## EXERCISE GOAL
Please produce a character-exact copy of the listing that follows, omitting all images.

## PROVIDED MATERIAL
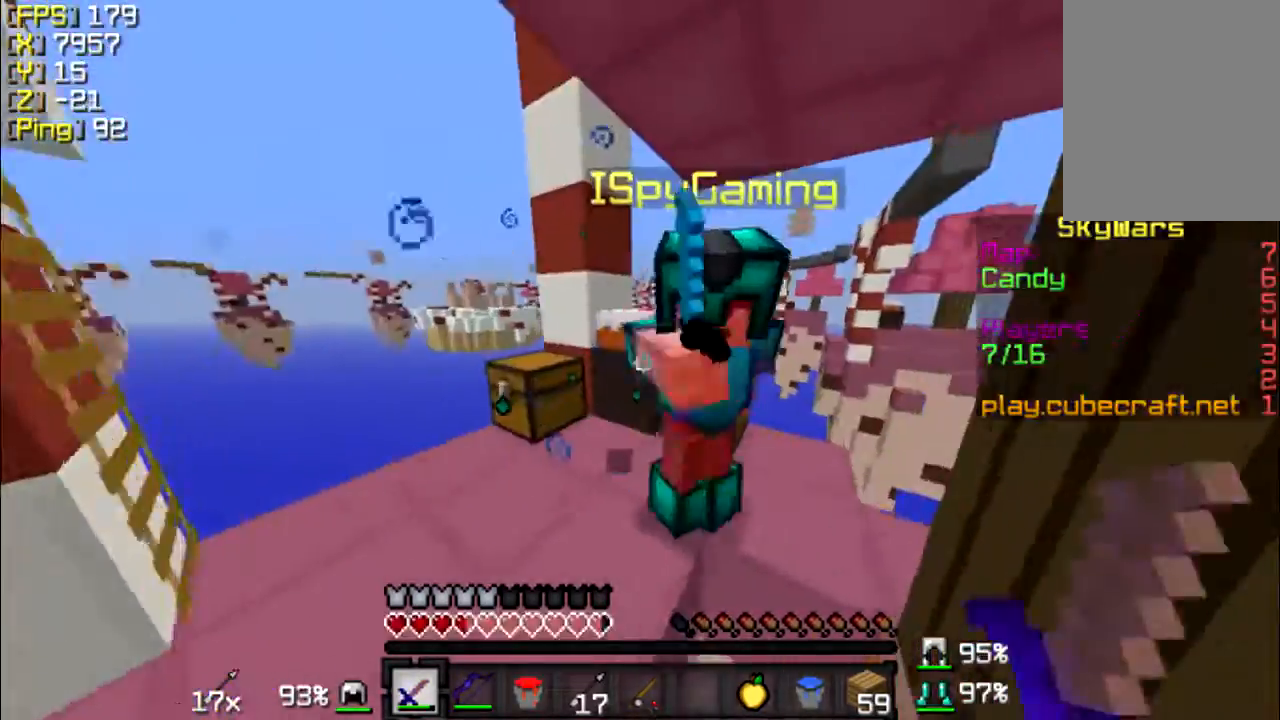
{"keys": ["a", "w"], "mouse": ["left"], "events": [[67, "d", "up"], [67, "mouse_left", "up"], [133, "mouse_left", "down"], [233, "a", "down"], [233, "mouse_left", "up"], [267, "mouse_left", "down"], [367, "mouse_left", "up"], [467, "mouse_left", "down"]]}
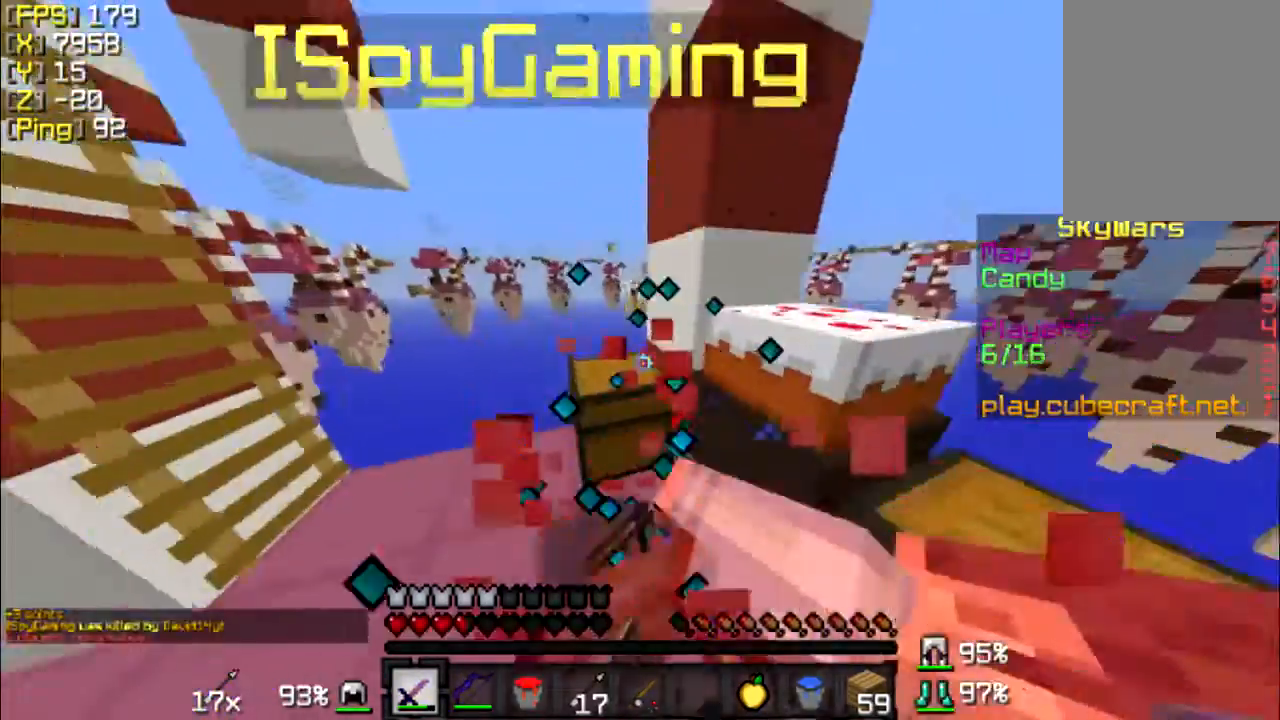
{"keys": [], "mouse": [], "events": [[33, "mouse_left", "up"], [67, "a", "up"], [133, "d", "down"], [133, "mouse_left", "down"], [167, "mouse_left", "up"], [333, "d", "up"], [333, "w", "up"]]}
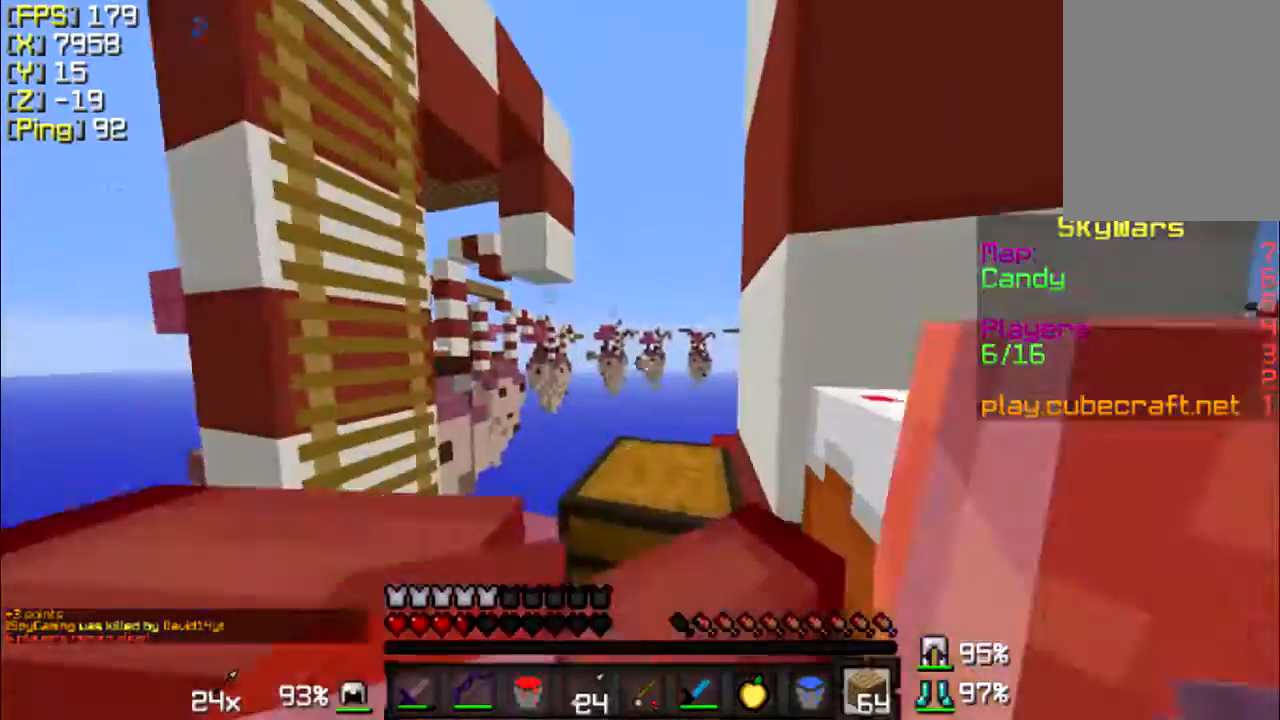
{"keys": [], "mouse": [], "events": [[33, "s", "down"], [133, "a", "down"], [167, "a", "up"], [167, "s", "up"]]}
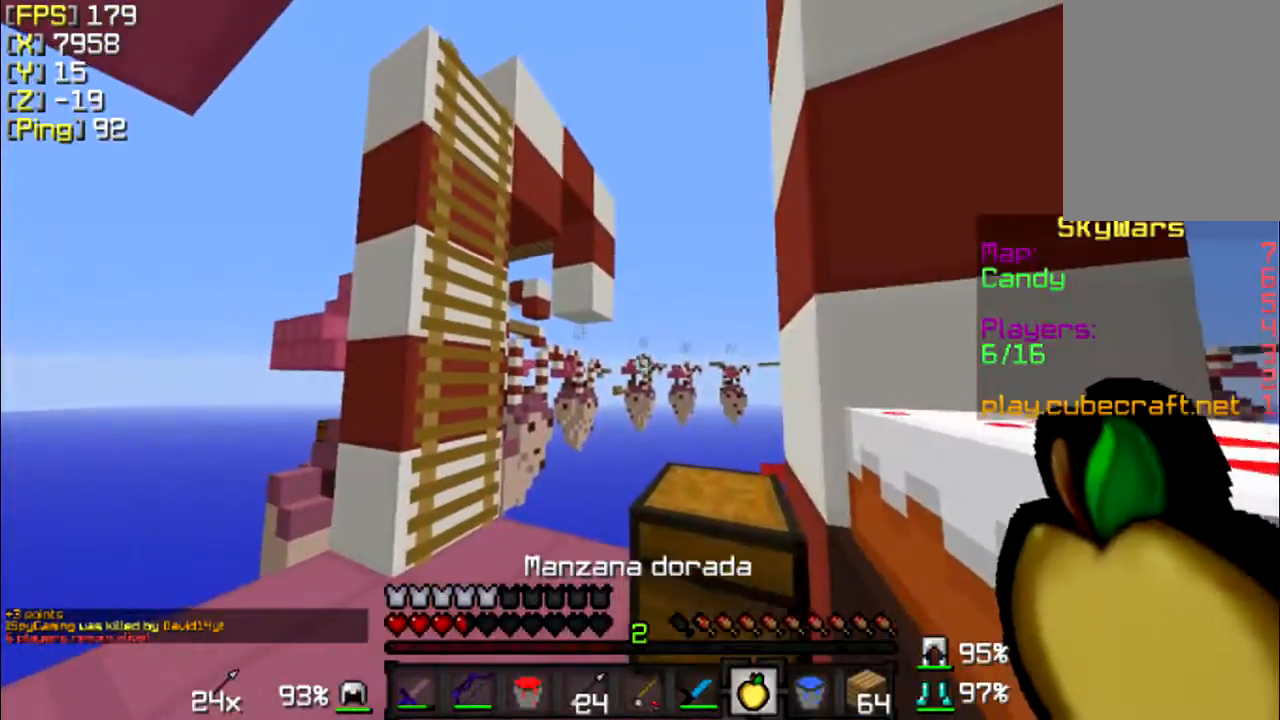
{"keys": ["a"], "mouse": ["right"], "events": [[67, "mouse_left", "down"], [167, "a", "down"], [167, "mouse_left", "up"], [167, "mouse_right", "down"]]}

## THE ANSWER
{"keys": ["a", "w"], "mouse": ["left"], "events": [[67, "d", "up"], [67, "mouse_left", "up"], [133, "mouse_left", "down"], [233, "a", "down"], [233, "mouse_left", "up"], [267, "mouse_left", "down"], [367, "mouse_left", "up"], [467, "mouse_left", "down"]]}
{"keys": [], "mouse": [], "events": [[33, "mouse_left", "up"], [67, "a", "up"], [133, "d", "down"], [133, "mouse_left", "down"], [167, "mouse_left", "up"], [333, "d", "up"], [333, "w", "up"]]}
{"keys": [], "mouse": [], "events": [[33, "s", "down"], [133, "a", "down"], [167, "a", "up"], [167, "s", "up"]]}
{"keys": ["a"], "mouse": ["right"], "events": [[67, "mouse_left", "down"], [167, "a", "down"], [167, "mouse_left", "up"], [167, "mouse_right", "down"]]}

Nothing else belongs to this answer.